Musings on Mark: Jesus’ Return to Nazareth

I recently finished working through the Greek text of Mark 6:1-6a, a passage that highlights Jesus’ rejection by those closest to him. The pericope follows a “sandwich story” wherein Jesus is asked to heal a sick twelve-year old girl, is interrupted by the incredible act of faith on the part of a woman who had a menstrual issue for twelve years, and concludes with the now dead twelve-year old girl being raised to life. It isn’t clear exactly where these miracles took place (see 5:21) but wherever it is, Jesus then decides to head to his patrida – “hometown.”

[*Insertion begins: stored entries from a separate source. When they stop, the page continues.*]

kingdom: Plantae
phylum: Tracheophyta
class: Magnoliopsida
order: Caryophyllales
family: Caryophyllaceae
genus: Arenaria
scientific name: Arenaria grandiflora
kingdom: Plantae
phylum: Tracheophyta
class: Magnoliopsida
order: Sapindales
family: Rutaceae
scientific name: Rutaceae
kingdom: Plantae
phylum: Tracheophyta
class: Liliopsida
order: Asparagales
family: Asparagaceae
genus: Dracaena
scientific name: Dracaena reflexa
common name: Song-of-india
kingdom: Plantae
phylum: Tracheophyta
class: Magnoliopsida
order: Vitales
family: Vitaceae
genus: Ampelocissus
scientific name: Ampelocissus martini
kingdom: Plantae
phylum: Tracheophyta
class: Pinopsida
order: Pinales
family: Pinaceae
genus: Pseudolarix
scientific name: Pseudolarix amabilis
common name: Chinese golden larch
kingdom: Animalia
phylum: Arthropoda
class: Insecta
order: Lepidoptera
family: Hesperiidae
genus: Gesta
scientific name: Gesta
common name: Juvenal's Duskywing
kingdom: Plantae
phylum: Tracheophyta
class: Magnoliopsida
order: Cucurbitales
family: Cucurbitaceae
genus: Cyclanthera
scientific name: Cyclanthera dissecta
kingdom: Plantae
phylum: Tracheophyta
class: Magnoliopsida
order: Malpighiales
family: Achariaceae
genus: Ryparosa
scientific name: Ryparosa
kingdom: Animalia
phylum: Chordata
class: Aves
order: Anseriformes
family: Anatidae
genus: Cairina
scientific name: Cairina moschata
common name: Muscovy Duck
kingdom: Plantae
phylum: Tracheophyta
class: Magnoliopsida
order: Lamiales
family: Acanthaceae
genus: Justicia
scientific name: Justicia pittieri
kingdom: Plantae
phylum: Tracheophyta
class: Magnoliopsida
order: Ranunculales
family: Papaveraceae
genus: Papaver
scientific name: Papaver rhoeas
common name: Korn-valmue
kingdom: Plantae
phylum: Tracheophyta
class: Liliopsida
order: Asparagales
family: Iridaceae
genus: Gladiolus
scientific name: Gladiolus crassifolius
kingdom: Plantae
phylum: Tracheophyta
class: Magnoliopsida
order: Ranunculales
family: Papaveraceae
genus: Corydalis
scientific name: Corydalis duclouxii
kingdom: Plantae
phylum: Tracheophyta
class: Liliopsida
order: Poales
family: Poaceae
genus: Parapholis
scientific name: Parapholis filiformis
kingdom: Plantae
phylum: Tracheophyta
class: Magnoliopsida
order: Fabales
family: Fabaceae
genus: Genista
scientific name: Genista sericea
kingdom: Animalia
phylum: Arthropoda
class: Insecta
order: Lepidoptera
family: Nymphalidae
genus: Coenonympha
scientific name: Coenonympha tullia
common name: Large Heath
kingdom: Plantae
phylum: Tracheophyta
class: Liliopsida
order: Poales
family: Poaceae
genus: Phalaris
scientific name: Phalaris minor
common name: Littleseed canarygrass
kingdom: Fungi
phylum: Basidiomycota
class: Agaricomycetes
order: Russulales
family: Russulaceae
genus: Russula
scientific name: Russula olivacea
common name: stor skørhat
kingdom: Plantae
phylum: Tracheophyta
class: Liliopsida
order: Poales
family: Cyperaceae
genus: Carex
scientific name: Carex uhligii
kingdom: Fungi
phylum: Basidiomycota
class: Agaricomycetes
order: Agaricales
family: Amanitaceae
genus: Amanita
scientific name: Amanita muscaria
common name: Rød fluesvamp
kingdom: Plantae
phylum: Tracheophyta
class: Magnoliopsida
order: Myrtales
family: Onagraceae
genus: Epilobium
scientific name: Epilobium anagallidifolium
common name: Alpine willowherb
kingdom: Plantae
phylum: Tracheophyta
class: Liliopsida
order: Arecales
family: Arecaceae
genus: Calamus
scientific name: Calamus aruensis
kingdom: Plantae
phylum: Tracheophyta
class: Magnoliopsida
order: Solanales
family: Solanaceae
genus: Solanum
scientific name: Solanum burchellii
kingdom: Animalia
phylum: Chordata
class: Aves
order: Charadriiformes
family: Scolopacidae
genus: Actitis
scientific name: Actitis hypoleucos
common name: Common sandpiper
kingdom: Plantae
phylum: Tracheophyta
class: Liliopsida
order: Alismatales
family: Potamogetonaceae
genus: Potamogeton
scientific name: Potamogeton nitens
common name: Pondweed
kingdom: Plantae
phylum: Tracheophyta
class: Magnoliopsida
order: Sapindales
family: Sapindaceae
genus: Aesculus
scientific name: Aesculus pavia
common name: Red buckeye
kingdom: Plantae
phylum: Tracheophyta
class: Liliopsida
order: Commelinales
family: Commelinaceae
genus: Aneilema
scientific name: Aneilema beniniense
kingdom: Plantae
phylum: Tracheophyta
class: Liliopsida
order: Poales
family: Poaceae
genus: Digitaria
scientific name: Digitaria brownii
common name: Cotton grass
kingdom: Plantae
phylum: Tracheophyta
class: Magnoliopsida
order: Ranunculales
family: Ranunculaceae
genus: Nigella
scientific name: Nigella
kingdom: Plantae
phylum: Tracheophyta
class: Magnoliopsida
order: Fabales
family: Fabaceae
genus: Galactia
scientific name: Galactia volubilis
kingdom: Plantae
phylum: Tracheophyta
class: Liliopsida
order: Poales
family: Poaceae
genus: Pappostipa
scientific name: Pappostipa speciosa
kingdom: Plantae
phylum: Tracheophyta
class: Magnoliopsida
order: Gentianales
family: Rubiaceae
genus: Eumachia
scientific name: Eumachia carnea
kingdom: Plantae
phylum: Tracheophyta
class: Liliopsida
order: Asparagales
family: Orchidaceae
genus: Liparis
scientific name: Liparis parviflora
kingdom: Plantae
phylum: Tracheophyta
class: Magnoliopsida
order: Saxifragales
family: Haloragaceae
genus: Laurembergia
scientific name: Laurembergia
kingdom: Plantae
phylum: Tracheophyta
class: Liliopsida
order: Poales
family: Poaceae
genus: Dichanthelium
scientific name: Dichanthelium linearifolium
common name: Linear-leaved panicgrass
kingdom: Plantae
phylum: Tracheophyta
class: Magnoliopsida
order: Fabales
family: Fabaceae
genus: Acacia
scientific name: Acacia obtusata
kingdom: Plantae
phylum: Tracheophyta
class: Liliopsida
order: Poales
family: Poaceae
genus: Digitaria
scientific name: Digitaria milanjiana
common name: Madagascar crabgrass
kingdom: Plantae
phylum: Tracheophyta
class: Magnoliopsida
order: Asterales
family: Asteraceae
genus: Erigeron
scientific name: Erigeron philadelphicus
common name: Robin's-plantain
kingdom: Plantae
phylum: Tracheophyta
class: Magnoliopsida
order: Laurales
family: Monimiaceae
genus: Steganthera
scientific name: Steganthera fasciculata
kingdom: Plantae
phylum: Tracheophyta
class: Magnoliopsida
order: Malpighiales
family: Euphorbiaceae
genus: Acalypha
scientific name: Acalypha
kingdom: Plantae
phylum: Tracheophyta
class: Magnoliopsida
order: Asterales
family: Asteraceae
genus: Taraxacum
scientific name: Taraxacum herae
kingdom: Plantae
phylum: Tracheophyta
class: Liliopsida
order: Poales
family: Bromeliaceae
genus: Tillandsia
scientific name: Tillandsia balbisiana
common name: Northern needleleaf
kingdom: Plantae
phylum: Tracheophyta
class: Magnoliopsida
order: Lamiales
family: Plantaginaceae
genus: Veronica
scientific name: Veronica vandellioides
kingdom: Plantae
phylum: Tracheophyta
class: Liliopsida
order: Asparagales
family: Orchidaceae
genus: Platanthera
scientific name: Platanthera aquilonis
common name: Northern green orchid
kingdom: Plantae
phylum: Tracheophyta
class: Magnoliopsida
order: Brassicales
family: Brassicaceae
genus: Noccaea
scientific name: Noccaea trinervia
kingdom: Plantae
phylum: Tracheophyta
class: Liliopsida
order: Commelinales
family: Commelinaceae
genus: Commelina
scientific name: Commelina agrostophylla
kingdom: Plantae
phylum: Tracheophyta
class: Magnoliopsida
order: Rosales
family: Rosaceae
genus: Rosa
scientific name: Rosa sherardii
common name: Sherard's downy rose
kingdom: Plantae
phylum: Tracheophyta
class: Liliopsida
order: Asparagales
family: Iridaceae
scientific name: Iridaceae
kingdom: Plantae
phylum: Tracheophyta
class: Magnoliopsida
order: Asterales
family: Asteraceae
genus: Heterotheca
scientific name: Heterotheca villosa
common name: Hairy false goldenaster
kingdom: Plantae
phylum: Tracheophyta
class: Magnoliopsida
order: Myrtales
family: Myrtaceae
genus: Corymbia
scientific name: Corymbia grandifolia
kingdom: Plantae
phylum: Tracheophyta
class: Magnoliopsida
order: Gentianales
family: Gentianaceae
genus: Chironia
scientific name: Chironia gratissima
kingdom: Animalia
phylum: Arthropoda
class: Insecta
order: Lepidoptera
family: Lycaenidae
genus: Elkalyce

The first time Jesus appears in the Gospel of Mark we are told that he had come from the village of Nazareth in the region of Galilee. Galilee was situated in northern Israel and included the towns of Cana, Magdala, Tiberias, and Jesus’ hometown of Nazareth. Nazareth itself was located south of the city of Sepphoris, a major locale in the region which for a short time was the capital of Herod Antipas’ piece of the tetrarchy. In the Gospel of Mark, Jesus apparently left Nazareth, traveled east to the Jordan River to be baptized by John, and eventually returns to the Sea of Galilee where he calls the first disciples. He spends a great deal of time in Capernaum, a city that lay on the northern shore of the Sea of Galilee, traverses the Sea to arrive on its eastern shores where he takes on Legion, and then ends up back on the western shore. Now, in 6:1, he has travelled to his hometown of Nazareth.

“Where Is He Getting All This?” 

On the sabbath, Jesus and his disciples head down to the local synagogue where he begins to teach. Jesus had done this before. In the city of Capernaum he had gone into the local synagogue on the sabbath and exorcised an unclean spirit (1:21-26). The reaction of the crowd was one of amazement and it causes “his fame…to spread throughout the surrounding region of Galilee” (1:28). But that isn’t what happens in Nazareth. While the people are astounded, they don’t react with acclamation but with skepticism. They ask a series of four questions:

They said, “Where did this man get all this? What is this wisdom that has been given to him? What deeds of power are being done by his hands! Is not this the carpenter, the son of Mary and brother of James and Joses and Judas and Simon, and are not his sisters here with us?” (6:2-3).

In other words, “We know this kid! Where is he getting all this? He’s just a carpenter!” Mark writes, “And they took offense at him” (6:3).

Jesus responds with an aphorism: “Prophets are not without honor, except in their hometown, and among their own kin, and in their own house” (6:4). Jesus had already been rejected by his family. They thought he was crazy and had come down to take him away (3:20-21), leading Jesus to declare that his true family was made up of “whoever does the will of God” (3:35). Here that rejection is expanded to those with whom he had grown up and with religious leaders that he perhaps had looked up to when he was younger.

He had returned to his hometown only to be rejected by it.

3 thoughts on “Musings on Mark: Jesus’ Return to Nazareth

  1. I don’t really understand Nazareth’s response here. Why is it bad that they know Jesus’ family? They ask “where did he get this stuff?” and they know that he didn’t get it from his working-class family. So do they conclude he is making stuff up?

    Liked by 1 person

    1. Hey, his family thought he was nuts! I can only imagine what the Nazarenes thought of him if they have found out what his own family thought.